Graphite vs. Carbon
You may often hear the words “carbon” and “graphite” being said or used in roughly the same context. However, there are certain areas where these two are different, and you must know these variations to avoid misusing the terms.
“Carbon” comes from the Latin word “carbo,” which in English means “charcoal.” It is an element represented by the letter “C” and bearing the atomic number 6 on the periodic table. Carbon is the fourth most abundant element in the world, and it is essential to all living things and their respective processes. All living things contain carbon.
Carbon produces the softest material (graphite) and the hardest substance (diamond). The main difference among carbon substances is in the way the carbon forms in each matter. Carbon atoms bond in chains and rings. In every carbon substance, a unique formation of carbon can be produced.
This element has the special ability to form bonds and compounds by itself, giving it the ability to arrange and rearrange its atoms. Of all the elements, carbon produces the highest number of compounds – around 10 million formations!
Carbon has a wide variety of uses, both as pure carbon and carbon compounds. Primarily, it acts as hydrocarbons in the form of methane gas and crude oil. Crude oil can be distilled into gasoline and kerosene. Both substances serve as fuel for warmth, machines, and many others.
Carbon is also responsible for forming water, a compound necessary for life. It also exists as polymers such as cellulose (in plants) and plastics.
On the other hand, graphite is an allotrope of carbon; this means it is a substance made solely of pure carbon. Other allotropes include diamonds, amorphous carbon, and charcoal.
“Graphite” comes from the Greek word “graphein,” which in English means “to write.” Formed when carbon atoms link with each other into sheets, graphite is the most stable form of carbon.
Graphite is soft but very strong. It is resistant to heat and, at the same time, a good heat conductor. Found in metamorphic rocks, it appears as a metallic but opaque substance in a color that ranges from dark grey to black. Graphite is greasy, a characteristic that makes it a good lubricant.
Graphite is also used as a pigment and molding agent in glass manufacturing. Nuclear reactors also use graphite as an electron moderator.
It is not surprising why carbon and graphite are believed to be one and the same; they are closely related, after all. Graphite does come from carbon, and carbon does form into graphite. But taking a closer look at them will make you see that they are not one and the same.
- Carbon and graphite are related substances. The main reason for this relationship is that graphite is an allotrope of carbon. An allotrope means that the material is made of a pure substance or element with a few differences in atom formation.
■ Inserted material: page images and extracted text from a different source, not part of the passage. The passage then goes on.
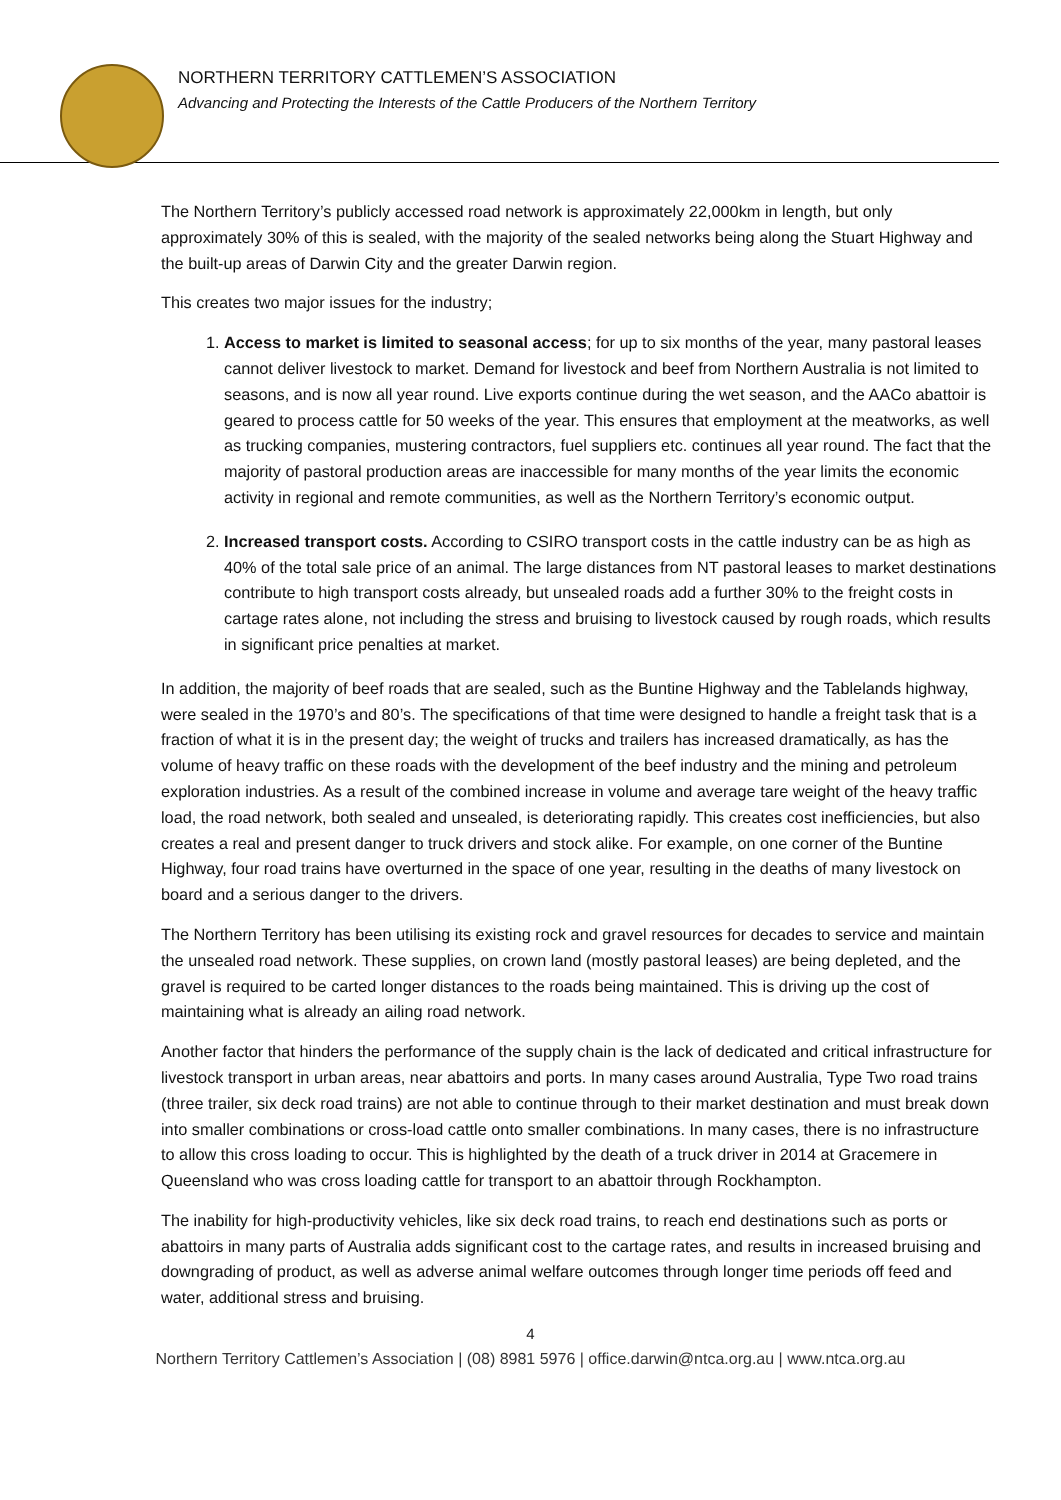NORTHERN TERRITORY CATTLEMEN’S ASSOCIATION
Advancing and Protecting the Interests of the Cattle Producers of the Northern Territory
The Northern Territory’s publicly accessed road network is approximately 22,000km in length, but only approximately 30% of this is sealed, with the majority of the sealed networks being along the Stuart Highway and the built-up areas of Darwin City and the greater Darwin region.
This creates two major issues for the industry;
1. Access to market is limited to seasonal access; for up to six months of the year, many pastoral leases cannot deliver livestock to market. Demand for livestock and beef from Northern Australia is not limited to seasons, and is now all year round. Live exports continue during the wet season, and the AACo abattoir is geared to process cattle for 50 weeks of the year. This ensures that employment at the meatworks, as well as trucking companies, mustering contractors, fuel suppliers etc. continues all year round. The fact that the majority of pastoral production areas are inaccessible for many months of the year limits the economic activity in regional and remote communities, as well as the Northern Territory’s economic output.
2. Increased transport costs. According to CSIRO transport costs in the cattle industry can be as high as 40% of the total sale price of an animal. The large distances from NT pastoral leases to market destinations contribute to high transport costs already, but unsealed roads add a further 30% to the freight costs in cartage rates alone, not including the stress and bruising to livestock caused by rough roads, which results in significant price penalties at market.
In addition, the majority of beef roads that are sealed, such as the Buntine Highway and the Tablelands highway, were sealed in the 1970’s and 80’s. The specifications of that time were designed to handle a freight task that is a fraction of what it is in the present day; the weight of trucks and trailers has increased dramatically, as has the volume of heavy traffic on these roads with the development of the beef industry and the mining and petroleum exploration industries. As a result of the combined increase in volume and average tare weight of the heavy traffic load, the road network, both sealed and unsealed, is deteriorating rapidly. This creates cost inefficiencies, but also creates a real and present danger to truck drivers and stock alike. For example, on one corner of the Buntine Highway, four road trains have overturned in the space of one year, resulting in the deaths of many livestock on board and a serious danger to the drivers.
The Northern Territory has been utilising its existing rock and gravel resources for decades to service and maintain the unsealed road network. These supplies, on crown land (mostly pastoral leases) are being depleted, and the gravel is required to be carted longer distances to the roads being maintained. This is driving up the cost of maintaining what is already an ailing road network.
Another factor that hinders the performance of the supply chain is the lack of dedicated and critical infrastructure for livestock transport in urban areas, near abattoirs and ports. In many cases around Australia, Type Two road trains (three trailer, six deck road trains) are not able to continue through to their market destination and must break down into smaller combinations or cross-load cattle onto smaller combinations. In many cases, there is no infrastructure to allow this cross loading to occur. This is highlighted by the death of a truck driver in 2014 at Gracemere in Queensland who was cross loading cattle for transport to an abattoir through Rockhampton.
The inability for high-productivity vehicles, like six deck road trains, to reach end destinations such as ports or abattoirs in many parts of Australia adds significant cost to the cartage rates, and results in increased bruising and downgrading of product, as well as adverse animal welfare outcomes through longer time periods off feed and water, additional stress and bruising.
4
Northern Territory Cattlemen’s Association | (08) 8981 5976 | office.darwin@ntca.org.au | www.ntca.org.au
Meanwhile, carbon is a registered element. It is a non-metal with a designated atomic number (6) and symbol (“C”).
- Carbon is the most abundant element in the world. It constitutes the majority of life on this planet. Graphite is one of carbon’s pure forms, aside from diamond and amorphous carbon. It is also the softest material.
- Carbon exists in many forms by itself or combined with other elements. Graphite, as a formed substance, cannot form within itself or others.
- The etymologies of both terms also differ. “Carbon” comes from the Latin word “carbo,” which means “charcoal” – a noun. On the other hand, “graphite” originated from “graphein,” a Greek word meaning “to write” – a verb.